§ Work order: Give back every line of the material below that has the string "corrida".

BEGIN Supplied entries

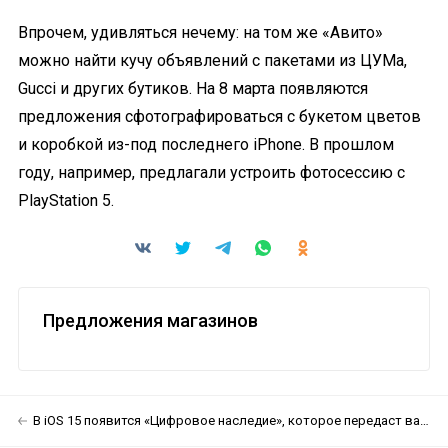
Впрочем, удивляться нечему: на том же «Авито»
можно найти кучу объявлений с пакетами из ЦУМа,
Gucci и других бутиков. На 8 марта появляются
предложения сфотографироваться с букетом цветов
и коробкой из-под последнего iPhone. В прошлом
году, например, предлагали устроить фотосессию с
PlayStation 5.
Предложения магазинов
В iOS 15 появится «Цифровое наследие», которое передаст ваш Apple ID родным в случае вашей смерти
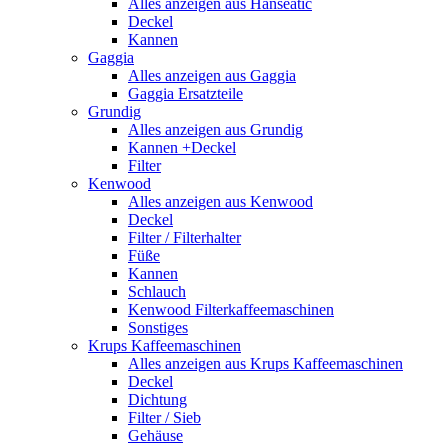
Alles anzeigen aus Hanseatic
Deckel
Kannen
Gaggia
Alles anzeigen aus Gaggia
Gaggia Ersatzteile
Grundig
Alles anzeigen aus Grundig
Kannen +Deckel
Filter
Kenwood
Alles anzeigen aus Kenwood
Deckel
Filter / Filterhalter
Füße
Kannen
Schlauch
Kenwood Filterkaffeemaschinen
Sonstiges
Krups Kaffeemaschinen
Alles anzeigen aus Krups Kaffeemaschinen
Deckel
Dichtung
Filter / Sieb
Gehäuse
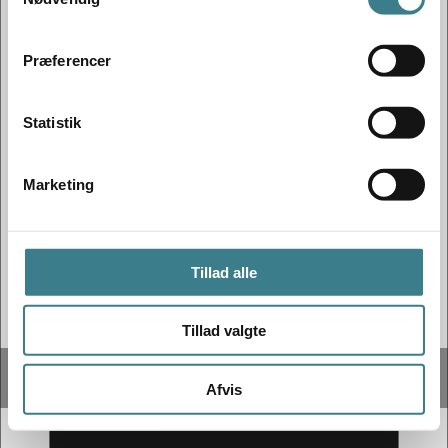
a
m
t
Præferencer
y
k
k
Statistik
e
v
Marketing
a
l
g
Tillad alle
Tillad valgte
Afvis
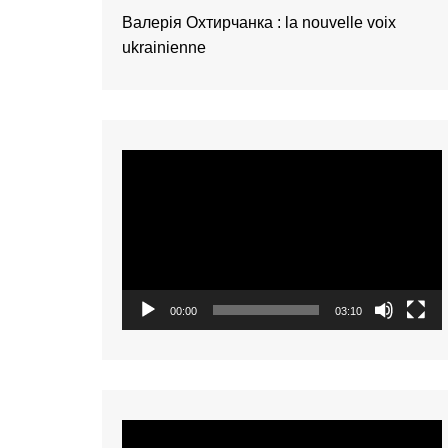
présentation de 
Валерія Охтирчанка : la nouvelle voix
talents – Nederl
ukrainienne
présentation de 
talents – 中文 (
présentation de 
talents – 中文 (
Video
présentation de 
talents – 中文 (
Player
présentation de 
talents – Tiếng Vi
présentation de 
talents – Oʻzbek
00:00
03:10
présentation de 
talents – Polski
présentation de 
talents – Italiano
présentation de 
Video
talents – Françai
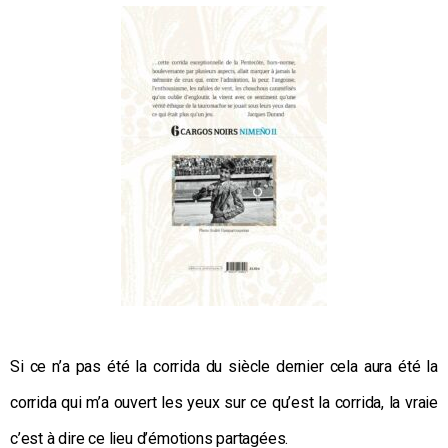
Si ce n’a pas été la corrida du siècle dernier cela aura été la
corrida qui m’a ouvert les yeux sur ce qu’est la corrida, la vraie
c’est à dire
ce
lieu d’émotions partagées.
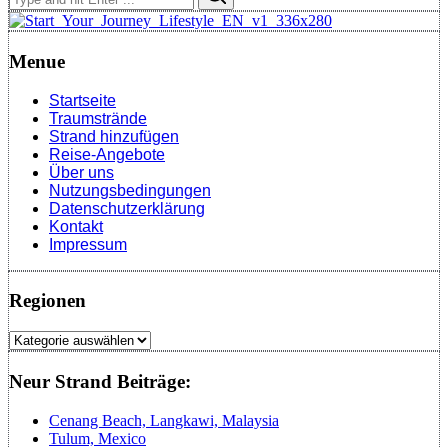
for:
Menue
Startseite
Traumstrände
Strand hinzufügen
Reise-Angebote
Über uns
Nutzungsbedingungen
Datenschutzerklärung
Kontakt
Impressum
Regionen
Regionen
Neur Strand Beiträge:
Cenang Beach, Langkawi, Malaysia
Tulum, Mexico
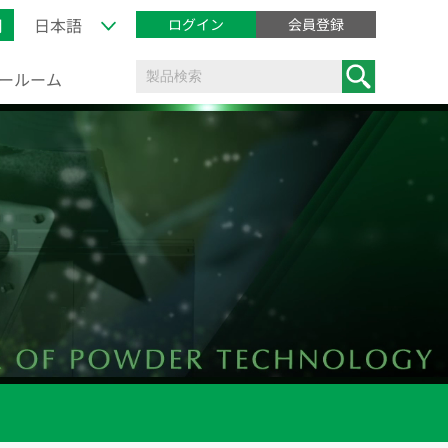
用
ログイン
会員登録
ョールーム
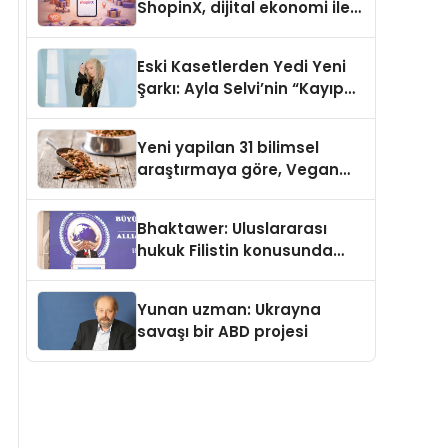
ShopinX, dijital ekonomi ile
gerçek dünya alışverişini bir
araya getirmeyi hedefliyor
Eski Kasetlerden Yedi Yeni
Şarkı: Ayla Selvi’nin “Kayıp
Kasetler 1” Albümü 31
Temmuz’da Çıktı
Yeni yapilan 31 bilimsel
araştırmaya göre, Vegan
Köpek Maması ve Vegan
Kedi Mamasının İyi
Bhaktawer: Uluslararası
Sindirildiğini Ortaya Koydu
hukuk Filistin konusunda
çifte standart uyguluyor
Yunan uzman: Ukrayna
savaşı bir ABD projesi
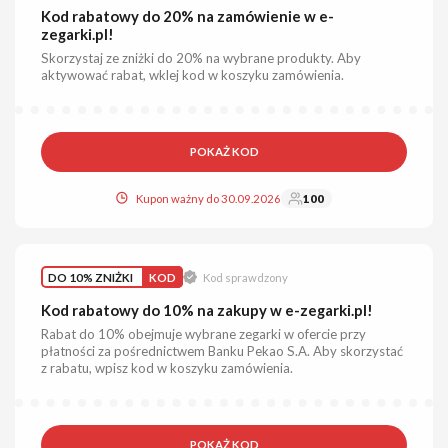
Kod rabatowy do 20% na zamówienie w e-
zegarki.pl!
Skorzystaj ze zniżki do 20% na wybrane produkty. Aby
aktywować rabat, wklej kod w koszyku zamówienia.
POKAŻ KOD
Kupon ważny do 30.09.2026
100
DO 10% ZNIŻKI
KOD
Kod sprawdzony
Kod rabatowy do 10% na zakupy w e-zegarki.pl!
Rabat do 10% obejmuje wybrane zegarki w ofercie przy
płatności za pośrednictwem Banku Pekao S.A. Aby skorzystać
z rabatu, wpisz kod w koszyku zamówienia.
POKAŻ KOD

END Supplied entries

§ Written response:
Si ce n’a pas été la corrida du siècle dernier cela aura été la
corrida qui m’a ouvert les yeux sur ce qu’est la corrida, la vraie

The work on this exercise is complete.